Transcribed page contents:
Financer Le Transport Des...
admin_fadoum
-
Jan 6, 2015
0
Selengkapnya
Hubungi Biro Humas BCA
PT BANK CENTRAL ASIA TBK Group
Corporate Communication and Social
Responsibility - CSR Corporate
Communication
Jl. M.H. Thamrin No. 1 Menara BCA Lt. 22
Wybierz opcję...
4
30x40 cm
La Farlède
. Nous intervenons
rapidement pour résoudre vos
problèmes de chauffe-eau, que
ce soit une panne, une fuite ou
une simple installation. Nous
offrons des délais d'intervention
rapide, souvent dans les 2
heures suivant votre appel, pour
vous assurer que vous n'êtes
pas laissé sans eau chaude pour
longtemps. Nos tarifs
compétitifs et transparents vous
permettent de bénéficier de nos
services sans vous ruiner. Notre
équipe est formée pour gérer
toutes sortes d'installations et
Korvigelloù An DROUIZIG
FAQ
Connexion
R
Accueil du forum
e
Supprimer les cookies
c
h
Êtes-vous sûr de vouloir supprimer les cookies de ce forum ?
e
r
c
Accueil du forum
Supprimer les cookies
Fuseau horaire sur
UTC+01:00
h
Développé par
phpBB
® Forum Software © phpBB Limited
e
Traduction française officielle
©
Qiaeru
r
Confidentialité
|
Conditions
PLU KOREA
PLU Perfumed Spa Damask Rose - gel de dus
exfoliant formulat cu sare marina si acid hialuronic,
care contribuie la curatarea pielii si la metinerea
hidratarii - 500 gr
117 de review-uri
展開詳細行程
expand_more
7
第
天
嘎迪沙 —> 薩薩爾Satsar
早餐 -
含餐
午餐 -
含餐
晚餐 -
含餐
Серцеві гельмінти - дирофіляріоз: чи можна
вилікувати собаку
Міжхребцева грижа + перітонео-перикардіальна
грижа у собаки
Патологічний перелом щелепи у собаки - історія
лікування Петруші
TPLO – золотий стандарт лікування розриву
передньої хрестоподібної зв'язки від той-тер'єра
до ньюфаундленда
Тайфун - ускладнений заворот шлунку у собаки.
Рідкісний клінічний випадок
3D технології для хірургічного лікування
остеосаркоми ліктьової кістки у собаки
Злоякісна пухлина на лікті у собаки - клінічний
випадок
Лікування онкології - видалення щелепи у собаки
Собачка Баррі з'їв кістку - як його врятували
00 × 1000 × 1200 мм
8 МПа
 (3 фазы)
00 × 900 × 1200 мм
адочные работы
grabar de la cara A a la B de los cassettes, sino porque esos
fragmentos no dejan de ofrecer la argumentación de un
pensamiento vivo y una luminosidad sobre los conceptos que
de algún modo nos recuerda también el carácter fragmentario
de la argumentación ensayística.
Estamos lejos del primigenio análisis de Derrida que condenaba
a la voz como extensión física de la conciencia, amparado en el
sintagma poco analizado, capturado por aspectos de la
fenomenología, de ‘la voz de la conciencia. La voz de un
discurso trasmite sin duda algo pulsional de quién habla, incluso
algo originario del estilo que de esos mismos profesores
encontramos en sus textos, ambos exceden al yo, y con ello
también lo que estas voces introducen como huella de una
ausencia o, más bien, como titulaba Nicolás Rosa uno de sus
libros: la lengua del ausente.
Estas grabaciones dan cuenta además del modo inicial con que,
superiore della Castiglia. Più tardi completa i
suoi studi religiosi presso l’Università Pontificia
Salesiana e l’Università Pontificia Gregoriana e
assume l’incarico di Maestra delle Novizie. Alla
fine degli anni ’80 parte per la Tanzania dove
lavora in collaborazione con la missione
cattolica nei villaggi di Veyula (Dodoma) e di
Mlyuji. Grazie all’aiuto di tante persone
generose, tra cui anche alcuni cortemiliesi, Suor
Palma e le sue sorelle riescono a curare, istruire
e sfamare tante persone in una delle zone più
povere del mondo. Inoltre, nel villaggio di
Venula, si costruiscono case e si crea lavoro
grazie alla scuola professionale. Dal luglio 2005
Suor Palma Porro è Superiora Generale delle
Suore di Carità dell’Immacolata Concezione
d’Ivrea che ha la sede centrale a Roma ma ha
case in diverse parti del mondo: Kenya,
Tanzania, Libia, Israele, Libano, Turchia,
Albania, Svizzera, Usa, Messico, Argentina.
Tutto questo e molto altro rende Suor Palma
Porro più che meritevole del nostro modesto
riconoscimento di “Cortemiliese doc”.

ASSIGNED TASK>
Print the lines from the first one down to the line that holds "Jl. M.H. Thamrin No. 1 Menara BCA Lt. 22", including both ends.

SOLUTION>
Financer Le Transport Des...
admin_fadoum
-
Jan 6, 2015
0
Selengkapnya
Hubungi Biro Humas BCA
PT BANK CENTRAL ASIA TBK Group
Corporate Communication and Social
Responsibility - CSR Corporate
Communication
Jl. M.H. Thamrin No. 1 Menara BCA Lt. 22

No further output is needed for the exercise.